PlayAlberta appeared to be the only show in town for a long time, but the province has since embraced offers from other private sportsbooks.

Hockey is the biggest passion in this area, and the Edmonton Oilers and Calgary Flames are in the NHL.


Like BC, Manitoba has its own PlayNow platform, although it is run by the Manitoba Liquor Lottery Corporation (MLLC). Manitoba already has a healthy gaming heritage, and PlayNow has been offering sports betting, poker, online casino games, and lottery games, including mobile games, since 2013.

It remains to be seen whether Manitoba will expand its betting options to outside books.

New Brunswick, Nova Scotia, Prince Edward Island, and Newfoundland and Labrador

Sports betting is legal in these regions and regulated by the Atlantic Lottery, collectively known as the Atlantic Provinces. The only sportsbook is Proline Stadium, and they offer parlays and single-game online betting.

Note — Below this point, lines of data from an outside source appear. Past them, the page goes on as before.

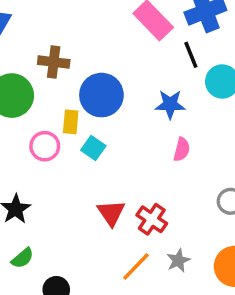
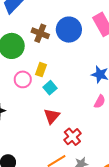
blue circle: (101, 95) -> (69, 30), moved
red triangle: (111, 213) -> (52, 116), moved

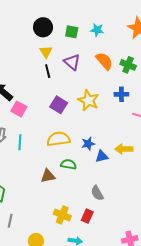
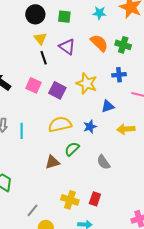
cyan star: (97, 30) -> (99, 13), moved
pink square: (19, 109) -> (33, 85), moved
blue triangle: (102, 156) -> (108, 106), moved
green semicircle: (68, 164) -> (72, 149), turned -49
gray semicircle: (97, 193) -> (103, 162), moved
gray line: (10, 221) -> (32, 210), moved, turned 32

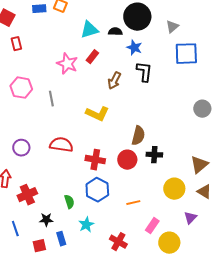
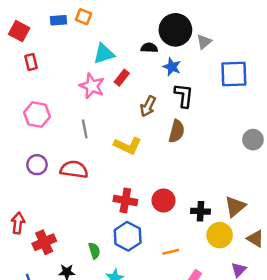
gray triangle: (172, 27) -> (204, 42), moved
cyan triangle: (89, 30) -> (104, 54), moved
gray line: (51, 99) -> (85, 129), moved
brown semicircle: (138, 136) -> (177, 131), moved
red semicircle: (61, 145) -> (74, 169), moved
purple circle: (21, 148) -> (37, 165), moved
black cross: (154, 155) -> (200, 211), moved
brown triangle: (199, 165) -> (235, 206), moved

The local laws in these provinces are slightly different, but Proline is the only betting option.


Sports betting is legal in Saskatchewan through its only operator called Sports Select, but for now, it’s still just parlay betting. It remains to be seen what will happen to single-match betting.

Northwest Territories and Nunavut

No province currently offers online single-game betting.